On apporta alors un lit de fer à trois barreaux; et, après qu'on eut dépouillé le bienheureux Laurent de ses vêtements, on l'étendit sur ce gril, et on plaça dessous des charbons ardents. Tandis qu'on l'y retenait avec des fourches de fer, il dit à Valérien : «Je m'offre à Dieu en sacrifice de bonne odeur; car le sacrifice agréable à Dieu, c'est la constance dans l'épreuve.» Or, les bourreaux ne cessaient d'activer le feu, en jetant de nouveaux charbons sous le gril, et avec leurs fourches de fer ils continuaient d'y retenir son corps étendu. Saint Laurent disait à l'empereur : «Apprends, misérable, combien est grande la Puissance de mon Dieu; car tes charbons me sont un doux rafraîchissement; mais ils te préparent un supplice éternel. Le Seigneur sait qu'étant accusé, je n'ai point nié; interrogé, j'ai confessé le Christ; sur les charbons ardents, je Lui rends grâces.» Son visage était rayonnant d'une beauté céleste; il disait encore : je vous rends grâces, ô Seigneur Jésus Christ, qui avez daigné me fortifier.» Puis, levant les yeux vers Valérien, il lui dit : «Tiens, malheureux, tu as fait rôtir un côté , retourne-moi sur l'autre, et mange.» Puis, remerciant et glorifiant Dieu, il dit : «Je vous rends grâces, Seigneur Jésus Christ, de ce que j'ai le bonheur d'entrer dans votre demeure.» Et il rendit l'esprit.

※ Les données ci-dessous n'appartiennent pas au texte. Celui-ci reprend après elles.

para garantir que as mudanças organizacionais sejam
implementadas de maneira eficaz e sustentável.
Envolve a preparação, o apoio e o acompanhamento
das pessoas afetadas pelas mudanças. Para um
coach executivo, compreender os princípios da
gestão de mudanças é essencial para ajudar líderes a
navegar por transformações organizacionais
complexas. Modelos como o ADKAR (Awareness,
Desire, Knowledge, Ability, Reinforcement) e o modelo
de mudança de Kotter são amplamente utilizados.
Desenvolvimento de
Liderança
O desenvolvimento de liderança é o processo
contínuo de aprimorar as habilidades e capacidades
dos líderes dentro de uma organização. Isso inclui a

Dès le matin, au premier crépuscule, Hippolyte enleva son corps, et l'ensevelit avec des linceuls et des aromates; il donna ensuite avis au prêtre Justin de ce qu'il avait fait. Tous deux, en versant beaucoup de larmes, prirent le corps du bienheureux martyr, et se rendirent au champ de Véranus, sur la voie Tiburtine, dans le verger de cette veuve Cyriaque, chez laquelle le martyr était allé la nuit, et qui lui avait donné le linge avec lequel il avait essuyé les pieds des saints. Ce fut là qu'ils l'inhumèrent, sur le soir, le deux des ides d'août. Durant trois jours, ils jeûnèrent et célébrèrent les veilles de la nuit avec urne multitude de chrétiens. Le bienheureux Justin offrit le sacrifice de louange, auquel tous participèrent.